-- Start DATA LISTING --

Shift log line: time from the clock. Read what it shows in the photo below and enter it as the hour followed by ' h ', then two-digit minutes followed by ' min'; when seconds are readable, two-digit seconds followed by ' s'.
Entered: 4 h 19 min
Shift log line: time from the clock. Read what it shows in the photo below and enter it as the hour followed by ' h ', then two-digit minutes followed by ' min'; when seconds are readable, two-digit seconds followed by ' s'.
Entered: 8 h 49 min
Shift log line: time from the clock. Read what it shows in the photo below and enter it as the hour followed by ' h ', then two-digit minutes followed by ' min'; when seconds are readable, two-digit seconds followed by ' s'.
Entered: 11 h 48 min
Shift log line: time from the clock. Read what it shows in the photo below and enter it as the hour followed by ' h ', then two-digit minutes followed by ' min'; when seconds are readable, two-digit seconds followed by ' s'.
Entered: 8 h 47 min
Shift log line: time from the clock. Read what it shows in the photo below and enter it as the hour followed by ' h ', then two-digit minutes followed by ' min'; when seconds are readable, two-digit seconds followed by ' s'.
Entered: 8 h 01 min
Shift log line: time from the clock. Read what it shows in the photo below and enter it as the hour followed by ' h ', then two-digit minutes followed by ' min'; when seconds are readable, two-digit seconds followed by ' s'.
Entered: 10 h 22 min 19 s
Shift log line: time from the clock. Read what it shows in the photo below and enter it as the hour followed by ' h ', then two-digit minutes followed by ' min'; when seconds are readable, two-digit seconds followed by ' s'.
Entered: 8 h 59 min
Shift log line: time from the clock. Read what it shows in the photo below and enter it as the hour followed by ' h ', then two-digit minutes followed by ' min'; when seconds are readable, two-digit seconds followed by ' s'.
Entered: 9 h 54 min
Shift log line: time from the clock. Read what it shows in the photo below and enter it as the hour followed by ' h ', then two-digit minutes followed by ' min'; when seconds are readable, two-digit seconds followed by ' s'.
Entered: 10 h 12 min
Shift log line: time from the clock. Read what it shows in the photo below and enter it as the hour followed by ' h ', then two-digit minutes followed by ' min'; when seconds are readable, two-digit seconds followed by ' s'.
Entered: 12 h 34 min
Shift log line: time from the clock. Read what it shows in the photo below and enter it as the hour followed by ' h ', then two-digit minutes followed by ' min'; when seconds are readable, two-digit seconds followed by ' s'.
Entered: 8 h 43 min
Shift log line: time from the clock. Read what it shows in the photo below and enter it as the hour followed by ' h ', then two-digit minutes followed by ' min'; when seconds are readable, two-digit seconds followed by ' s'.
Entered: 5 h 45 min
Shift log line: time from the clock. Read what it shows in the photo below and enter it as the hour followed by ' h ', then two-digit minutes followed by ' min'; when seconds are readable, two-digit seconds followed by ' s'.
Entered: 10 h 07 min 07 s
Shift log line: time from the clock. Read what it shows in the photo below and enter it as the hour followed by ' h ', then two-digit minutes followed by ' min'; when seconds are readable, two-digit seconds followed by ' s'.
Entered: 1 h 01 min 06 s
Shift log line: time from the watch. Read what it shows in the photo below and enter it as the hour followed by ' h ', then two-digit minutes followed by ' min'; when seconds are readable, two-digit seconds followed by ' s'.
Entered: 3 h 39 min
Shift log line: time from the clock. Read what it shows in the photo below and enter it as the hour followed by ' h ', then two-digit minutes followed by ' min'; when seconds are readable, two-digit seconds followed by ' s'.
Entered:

-- End DATA LISTING --

DIRECTIONS: Arrange as a JSON list of strings, one per line with blank lines left out, the stretch from the line containing "Shift log line: time from the watch." through the end of the items.

OUTPUT FOR THIS TASK:
[
  "Shift log line: time from the watch. Read what it shows in the photo below and enter it as the hour followed by ' h ', then two-digit minutes followed by ' min'; when seconds are readable, two-digit seconds followed by ' s'.",
  "Entered: 3 h 39 min",
  "Shift log line: time from the clock. Read what it shows in the photo below and enter it as the hour followed by ' h ', then two-digit minutes followed by ' min'; when seconds are readable, two-digit seconds followed by ' s'.",
  "Entered:"
]